Don't stress about the guts of these properties, just focus on their general purpose.

- `module` lets us specify what to do with certain file extensions. If Webpack encounters a `.ts` extension, we provide rules, loaders, and options for it to do certain tasks when building them.
- `resolve` this deals with how modules are "resolved." As in if we write `import 'lodash'` in ES2015, the resolve options can change where webpack goes to look for 'lodash' for us. You probably won't mess with this much.
- `output` is where we output our bundle to, which is `public/js/app.js`.

 
## Integration With Stripe
- Follow instructions according to this [video tutorial](https://www.youtube.com/watch?v=dEahSdI7p7M)
- [Stripe Documentation](https://stripe.com/docs/payments/accept-a-payment-charges)

## 🔐 Closing Remarks

There are a lot of moving parts even in this _barebones_ boilerplate! This is why we provide it to you, the student, as a jumping off point. We want you to focus on coding your server code and React code. Not mess with configuration files and project setup. Keep in mind **this is not the be-all-end-all** boilerplate. You can learn what features you miss from things like `NextJS`, `GatsbyJS`, and `Create React App` and figure out how to add them to this one to make it your go-to starter.

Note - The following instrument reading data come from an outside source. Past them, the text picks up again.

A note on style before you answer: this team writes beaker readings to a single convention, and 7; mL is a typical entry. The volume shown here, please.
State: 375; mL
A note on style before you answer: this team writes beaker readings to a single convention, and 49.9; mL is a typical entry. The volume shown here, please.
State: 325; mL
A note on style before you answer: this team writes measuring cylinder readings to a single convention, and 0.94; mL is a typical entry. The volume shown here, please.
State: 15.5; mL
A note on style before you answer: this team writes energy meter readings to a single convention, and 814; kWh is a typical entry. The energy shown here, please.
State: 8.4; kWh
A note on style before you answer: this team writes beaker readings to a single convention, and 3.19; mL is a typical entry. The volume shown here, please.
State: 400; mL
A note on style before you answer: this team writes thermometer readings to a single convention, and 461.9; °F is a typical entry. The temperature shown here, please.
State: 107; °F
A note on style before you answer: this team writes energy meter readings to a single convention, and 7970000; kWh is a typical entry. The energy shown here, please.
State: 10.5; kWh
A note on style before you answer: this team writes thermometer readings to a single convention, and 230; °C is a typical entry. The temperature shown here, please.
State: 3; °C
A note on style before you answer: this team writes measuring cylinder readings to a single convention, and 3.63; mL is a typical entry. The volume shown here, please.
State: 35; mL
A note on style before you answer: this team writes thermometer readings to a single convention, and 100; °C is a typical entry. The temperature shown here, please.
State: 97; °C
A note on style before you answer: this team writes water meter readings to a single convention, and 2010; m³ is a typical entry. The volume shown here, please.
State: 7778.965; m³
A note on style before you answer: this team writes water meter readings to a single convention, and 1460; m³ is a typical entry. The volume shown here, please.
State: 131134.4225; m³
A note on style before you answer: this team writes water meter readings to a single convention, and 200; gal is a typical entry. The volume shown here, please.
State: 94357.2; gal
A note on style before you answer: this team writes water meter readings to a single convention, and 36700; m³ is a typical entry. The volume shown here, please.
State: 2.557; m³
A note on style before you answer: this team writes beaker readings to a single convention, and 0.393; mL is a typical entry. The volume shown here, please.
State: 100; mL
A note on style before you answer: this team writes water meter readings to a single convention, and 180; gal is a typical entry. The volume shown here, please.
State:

Code, code, and code. Build shit and deploy. Get projects up and running, conceptually finished, and no matter how dumb. You will always learn something new. Challenge yourself to use different CSS Kits and libraries. Try other database connectors. Try React libraries like Redux. Even if you aren't getting paid for it, it's still valuable experience for you. So happy hacking, and have some fun!